In 1945 an Arab peasant named Muhammed Ali and his brothers discovered a jar at the base of a cliff near the town of Nag Hammadi in Upper Egypt. Inside the jar were 13 leather-bound papyrus books (codices). The manuscripts were immediately caught in a web of family rivalries, black market trading, and international intrigue, but finally they resurfaced and began to be studied by scholars. The Nag Hammadi “library,” as it is often called, turned out to be a treasure trove of ancient Gnostic texts.
The 13 codices contained 52 tractates (individual writings—Coptic translations of Greek texts from the second and third centuries A.D. Out of those 52 tractates (which included a partial translation of a very short passage from Plato’s Republic), 40 were Gnostic writings that scholars had never seen before. Most are secret apocalypses and/or “revelation” discourses. The collection also includes gospels (the most famous of which is the Gospel of Thomas), acts, and epistles. They combine pagan, Jewish, and Christian ideas and reflect the two major Gnostic schools of thought, the Sethian school and the Valentinian school. Many of the texts emphasize the Apostle Thomas. (This is now often called Thomasine Christianity.)
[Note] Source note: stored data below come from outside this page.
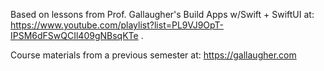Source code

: Based on lessons from Prof. Gallaugher's Build Apps w/Swift + SwiftUI at: https://www.youtube.com/playlist?list=PL9VJ9OpT-IPSM6dFSwQCIl409gNBsqKTe .  

Course materials from a previous semester at: https://gallaugher.com
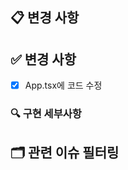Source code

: <!-- 간단한 PR task에 대한 설명 -->
## 📋 변경 사항

<!-- 상세 task 변경사항 체크리스트로 기술 -->
## ✅ 변경 사항
- [x] App.tsx에 코드 수정

<!-- PR에서 중점적으로 봐야할 구현 세부사항 공유 (없으면 삭제) -->
### 🔍 구현 세부사항

<!-- 이슈 필터링을 위한 url, 이슈에 관한 PR이 아니면 삭제해도 무방 -->
## 🗂️ 관련 이슈 필터링
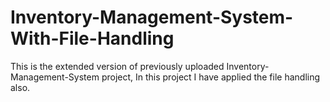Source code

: # Inventory-Management-System-With-File-Handling
This is the extended version of previously uploaded Inventory-Management-System project, In this project I have applied the file handling also.
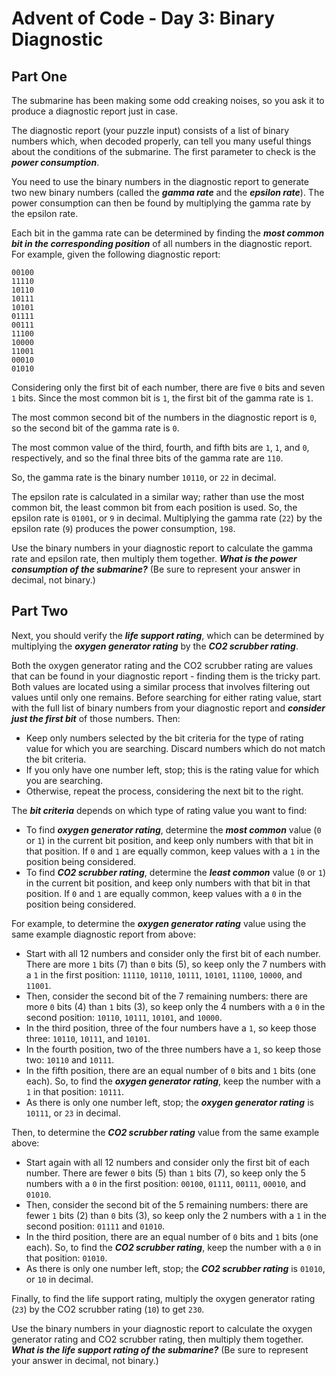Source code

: # Advent of Code - Day 3: Binary Diagnostic

## Part One

The submarine has been making some odd creaking noises, so you ask it to
produce a diagnostic report just in case.

The diagnostic report (your puzzle input) consists of a list of binary
numbers which, when decoded properly, can tell you many useful things about
the conditions of the submarine. The first parameter to check is the _**power
consumption**_.

You need to use the binary numbers in the diagnostic report to generate two
new binary numbers (called the _**gamma rate**_ and the _**epsilon rate**_). The power
consumption can then be found by multiplying the gamma rate by the epsilon
rate.

Each bit in the gamma rate can be determined by finding the _**most common bit
in the corresponding position**_ of all numbers in the diagnostic report. For
example, given the following diagnostic report:

    00100
    11110
    10110
    10111
    10101
    01111
    00111
    11100
    10000
    11001
    00010
    01010

Considering only the first bit of each number, there are five `0` bits and
seven `1` bits. Since the most common bit is `1`, the first bit of the gamma
rate is `1`.

The most common second bit of the numbers in the diagnostic report is `0`, so
the second bit of the gamma rate is `0`.

The most common value of the third, fourth, and fifth bits are `1`, `1`, and `0`,
respectively, and so the final three bits of the gamma rate are `110`.

So, the gamma rate is the binary number `10110`, or `22` in decimal.

The epsilon rate is calculated in a similar way; rather than use the most
common bit, the least common bit from each position is used. So, the
epsilon rate is `01001`, or `9` in decimal. Multiplying the gamma rate (`22`) by
the epsilon rate (`9`) produces the power consumption, `198`.

Use the binary numbers in your diagnostic report to calculate the gamma
rate and epsilon rate, then multiply them together. _**What is the power
consumption of the submarine?**_ (Be sure to represent your answer in decimal,
not binary.)

## Part Two

Next, you should verify the _**life support rating**_, which can be determined by
multiplying the _**oxygen generator rating**_ by the _**CO2 scrubber rating**_.

Both the oxygen generator rating and the CO2 scrubber rating are values
that can be found in your diagnostic report - finding them is the tricky
part. Both values are located using a similar process that involves
filtering out values until only one remains. Before searching for either
rating value, start with the full list of binary numbers from your
diagnostic report and _**consider just the first bit**_ of those numbers. Then:

  - Keep only numbers selected by the bit criteria for the type of rating
    value for which you are searching. Discard numbers which do not match
    the bit criteria.
  - If you only have one number left, stop; this is the rating value for
    which you are searching.
  - Otherwise, repeat the process, considering the next bit to the right.

The _**bit criteria**_ depends on which type of rating value you want to find:

  - To find _**oxygen generator rating**_, determine the _**most common**_ value (`0` or
    `1`) in the current bit position, and keep only numbers with that bit in
    that position. If `0` and `1` are equally common, keep values with a `1` in
    the position being considered.
  - To find _**CO2 scrubber rating**_, determine the _**least common**_ value (`0` or `1`)
    in the current bit position, and keep only numbers with that bit in
    that position. If `0` and `1` are equally common, keep values with a `0` in
    the position being considered.

For example, to determine the _**oxygen generator rating**_ value using the same
example diagnostic report from above:

  - Start with all 12 numbers and consider only the first bit of each
    number. There are more `1` bits (7) than `0` bits (5), so keep only the 7
    numbers with a `1` in the first position: `11110`, `10110`, `10111`, `10101`,
    `11100`, `10000`, and `11001`.
  - Then, consider the second bit of the 7 remaining numbers: there are
    more `0` bits (4) than `1` bits (3), so keep only the 4 numbers with a `0`
    in the second position: `10110`, `10111`, `10101`, and `10000`.
  - In the third position, three of the four numbers have a `1`, so keep
    those three: `10110`, `10111`, and `10101`.
  - In the fourth position, two of the three numbers have a `1`, so keep
    those two: `10110` and `10111`.
  - In the fifth position, there are an equal number of `0` bits and `1` bits
    (one each). So, to find the _**oxygen generator rating**_, keep the number
    with a `1` in that position: `10111`.
  - As there is only one number left, stop; the _**oxygen generator rating**_ is
    `10111`, or `23` in decimal.

Then, to determine the _**CO2 scrubber rating**_ value from the same example above:

  - Start again with all 12 numbers and consider only the first bit of
    each number. There are fewer `0` bits (5) than `1` bits (7), so keep only
    the 5 numbers with a `0` in the first position: `00100`, `01111`, `00111`,
    `00010`, and `01010`.
  - Then, consider the second bit of the 5 remaining numbers: there are
    fewer `1` bits (2) than `0` bits (3), so keep only the 2 numbers with a `1`
    in the second position: `01111` and `01010`.
  - In the third position, there are an equal number of `0` bits and `1` bits
    (one each). So, to find the _**CO2 scrubber rating**_, keep the number with
    a `0` in that position: `01010`.
  - As there is only one number left, stop; the _**CO2 scrubber rating**_ is
    `01010`, or `10` in decimal.

Finally, to find the life support rating, multiply the oxygen generator
rating (`23`) by the CO2 scrubber rating (`10`) to get `230`.

Use the binary numbers in your diagnostic report to calculate the oxygen
generator rating and CO2 scrubber rating, then multiply them together. _**What
is the life support rating of the submarine?**_ (Be sure to represent your
answer in decimal, not binary.)

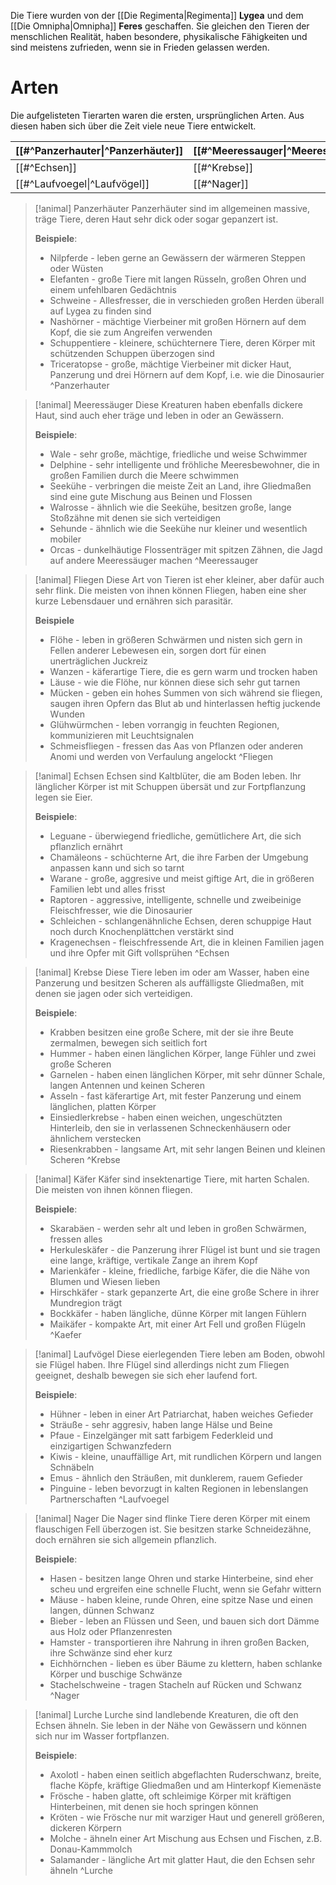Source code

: Die Tiere wurden von der [[Die Regimenta|Regimenta]] **Lygea** und dem [[Die Omnipha|Omnipha]] **Feres** geschaffen. Sie gleichen den Tieren der menschlichen Realität, haben besondere, physikalische Fähigkeiten und sind meistens zufrieden, wenn sie in Frieden gelassen werden.
# Arten
Die aufgelisteten Tierarten waren die ersten, ursprünglichen Arten. Aus diesen haben sich über die Zeit viele neue Tiere entwickelt.

| [[#^Panzerhauter\|^Panzerhäuter]] | [[#^Meeressauger\|^Meeressäuger]] | [[#^Fliegen]]        |
| --------------------------------- | --------------------------------- | -------------------- |
| [[#^Echsen]]                      | [[#^Krebse]]                      | [[#^Kaefer\|^Käfer]] |
| [[#^Laufvoegel\|^Laufvögel]]      | [[#^Nager]]                       | [[#^Lurche]]         |

>[!animal] Panzerhäuter
>Panzerhäuter sind im allgemeinen massive, träge Tiere, deren Haut sehr dick oder sogar gepanzert ist.
>
>**Beispiele**:
>- Nilpferde - leben gerne an Gewässern der wärmeren Steppen oder Wüsten
>- Elefanten - große Tiere mit langen Rüsseln, großen Ohren und einem unfehlbaren Gedächtnis
>- Schweine - Allesfresser, die in verschieden großen Herden überall auf Lygea zu finden sind
>- Nashörner - mächtige Vierbeiner mit großen Hörnern auf dem Kopf, die sie zum Angreifen verwenden
>- Schuppentiere - kleinere, schüchternere Tiere, deren Körper mit schützenden Schuppen überzogen sind
>- Triceratopse - große, mächtige Vierbeiner mit dicker Haut, Panzerung und drei Hörnern auf dem Kopf, i.e. wie die Dinosaurier
^Panzerhauter

>[!animal] Meeressäuger
>Diese Kreaturen haben ebenfalls dickere Haut, sind auch eher träge und leben in oder an Gewässern.
>
>**Beispiele**:
>- Wale - sehr große, mächtige, friedliche und weise Schwimmer
>- Delphine - sehr intelligente und fröhliche Meeresbewohner, die in großen Familien durch die Meere schwimmen
>- Seekühe - verbringen die meiste Zeit an Land, ihre Gliedmaßen sind eine gute Mischung aus Beinen und Flossen
>- Walrosse - ähnlich wie die Seekühe, besitzen große, lange Stoßzähne mit denen sie sich verteidigen
>- Sehunde - ähnlich wie die Seekühe nur kleiner und wesentlich mobiler
>- Orcas - dunkelhäutige Flossenträger mit spitzen Zähnen, die Jagd auf andere Meeressäuger machen
^Meeressauger

>[!animal] Fliegen
>Diese Art von Tieren ist eher kleiner, aber dafür auch sehr flink. Die meisten von ihnen können Fliegen, haben eine sher kurze Lebensdauer und ernähren sich parasitär.
>
>**Beispiele**
>- Flöhe - leben in größeren Schwärmen und nisten sich gern in Fellen anderer Lebewesen ein, sorgen dort für einen unerträglichen Juckreiz
>- Wanzen - käferartige Tiere, die es gern warm und trocken haben
>- Läuse - wie die Flöhe, nur können diese sich sehr gut tarnen
>- Mücken - geben ein hohes Summen von sich während sie fliegen, saugen ihren Opfern das Blut ab und hinterlassen heftig juckende Wunden
>- Glühwürmchen - leben vorrangig in feuchten Regionen, kommunizieren mit Leuchtsignalen
>- Schmeisfliegen - fressen das Aas von Pflanzen oder anderen Anomi und werden von Verfaulung angelockt
^Fliegen

>[!animal] Echsen
>Echsen sind Kaltblüter, die am Boden leben. Ihr länglicher Körper ist mit Schuppen übersät und zur Fortpflanzung legen sie Eier.
>
>**Beispiele**:
>- Leguane - überwiegend friedliche, gemütlichere Art, die sich pflanzlich ernährt
>- Chamäleons - schüchterne Art, die ihre Farben der Umgebung anpassen kann und sich so tarnt
>- Warane - große, aggresive und meist giftige Art, die in größeren Familien lebt und alles frisst
>- Raptoren - aggressive, intelligente, schnelle und zweibeinige Fleischfresser, wie die Dinosaurier
>- Schleichen - schlangenähnliche Echsen, deren schuppige Haut noch durch Knochenplättchen verstärkt sind
>- Kragenechsen - fleischfressende Art, die in kleinen Familien jagen und ihre Opfer mit Gift vollsprühen
^Echsen

>[!animal] Krebse
>Diese Tiere leben im oder am Wasser, haben eine Panzerung und besitzen Scheren als auffälligste Gliedmaßen, mit denen sie jagen oder sich verteidigen.
>
>**Beispiele**:
>- Krabben besitzen eine große Schere, mit der sie ihre Beute zermalmen, bewegen sich seitlich fort
>- Hummer - haben einen länglichen Körper, lange Fühler und zwei große Scheren
>- Garnelen - haben einen länglichen Körper, mit sehr dünner Schale, langen Antennen und keinen Scheren
>- Asseln - fast käferartige Art, mit fester Panzerung und einem länglichen, platten Körper
>- Einsiedlerkrebse - haben einen weichen, ungeschützten Hinterleib, den sie in verlassenen Schneckenhäusern oder ähnlichem verstecken
>- Riesenkrabben - langsame Art, mit sehr langen Beinen und kleinen Scheren
^Krebse

>[!animal] Käfer
>Käfer sind insektenartige Tiere, mit harten Schalen. Die meisten von ihnen können fliegen.
>
>**Beispiele**:
>- Skarabäen - werden sehr alt und leben in großen Schwärmen, fressen alles
>- Herkuleskäfer - die Panzerung ihrer Flügel ist bunt und sie tragen eine lange, kräftige, vertikale Zange an ihrem Kopf
>- Marienkäfer - kleine, friedliche, farbige Käfer, die die Nähe von Blumen und Wiesen lieben
>- Hirschkäfer - stark gepanzerte Art, die eine große Schere in ihrer Mundregion trägt
>- Bockkäfer - haben längliche, dünne Körper mit langen Fühlern
>- Maikäfer - kompakte Art, mit einer Art Fell und großen Flügeln
^Kaefer

>[!animal] Laufvögel
>Diese eierlegenden Tiere leben am Boden, obwohl sie Flügel haben. Ihre Flügel sind allerdings nicht zum Fliegen geeignet, deshalb bewegen sie sich eher laufend fort.
>
>**Beispiele**:
>- Hühner - leben in einer Art Patriarchat, haben weiches Gefieder
>- Sträuße - sehr aggresiv, haben lange Hälse und Beine
>- Pfaue - Einzelgänger mit satt farbigem Federkleid und einzigartigen Schwanzfedern
>- Kiwis - kleine, unauffällige Art, mit rundlichen Körpern und langen Schnäbeln
>- Emus - ähnlich den Sträußen, mit dunklerem, rauem Gefieder
>- Pinguine - leben bevorzugt in kalten Regionen in lebenslangen Partnerschaften
^Laufvoegel

>[!animal] Nager
>Die Nager sind flinke Tiere deren Körper mit einem flauschigen Fell überzogen ist. Sie besitzen starke Schneidezähne, doch ernähren sie sich allgemein pflanzlich.
>
>**Beispiele**:
>- Hasen - besitzen lange Ohren und starke Hinterbeine, sind eher scheu und ergreifen eine schnelle Flucht, wenn sie Gefahr wittern
>- Mäuse - haben kleine, runde Ohren, eine spitze Nase und einen langen, dünnen Schwanz
>- Bieber - leben an Flüssen und Seen, und bauen sich dort Dämme aus Holz oder Pflanzenresten
>- Hamster - transportieren ihre Nahrung in ihren großen Backen, ihre Schwänze sind eher kurz
>- Eichhörnchen - lieben es über Bäume zu klettern, haben schlanke Körper und buschige Schwänze
>- Stachelschweine - tragen Stacheln auf Rücken und Schwanz
^Nager

>[!animal] Lurche
>Lurche sind landlebende Kreaturen, die oft den Echsen ähneln. Sie leben in der Nähe von Gewässern und können sich nur im Wasser fortpflanzen.
>
>**Beispiele**:
>- Axolotl - haben einen seitlich abgeflachten Ruderschwanz, breite, flache Köpfe, kräftige Gliedmaßen und am Hinterkopf Kiemenäste
>- Frösche - haben glatte, oft schleimige Körper mit kräftigen Hinterbeinen, mit denen sie hoch springen können
>- Kröten - wie Frösche nur mit warziger Haut und generell größeren, dickeren Körpern
>- Molche - ähneln einer Art Mischung aus Echsen und Fischen, z.B. Donau-Kammmolch
>- Salamander - längliche Art mit glatter Haut, die den Echsen sehr ähneln
^Lurche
The origin of the collection remains somewhat mysterious, but most likely the texts were buried by priests and monks from a nearby monastery that had been founded in the early fourth century by Pachomius, the “father” of communal monasticism. The priests may have collected them in order to refute them or, just as likely, to seek some spiritual benefit or wisdom from them. The burial was probably prompted by Bishop Athanasius’ Easter letter in 367, in which he condemned heretical and non-canonical books.
The Nag Hammadi collection is not the only discovery that has revolutionized our knowledge of Gnosticism. The Berlin Gnostic Codex, discovered in 1896, was not published until 1955 (after the Nag Hammadi discovery) due to the world wars. Its most famous unique text is the Gospel of Mary. In 2006 the Gnostic Gospel of Judas was published; it is one of four documents in the Codex Tchacos (found in the 1970s). Another previously unknown document from this codex, The Book of Allogenes, was published in 2007.
Before these discoveries, most of what we knew of Gnostic groups came from critiques of them in anti-heretical writings by the church fathers. Now anyone wishing to know what the Gnostics really believed has a wealth of material to read.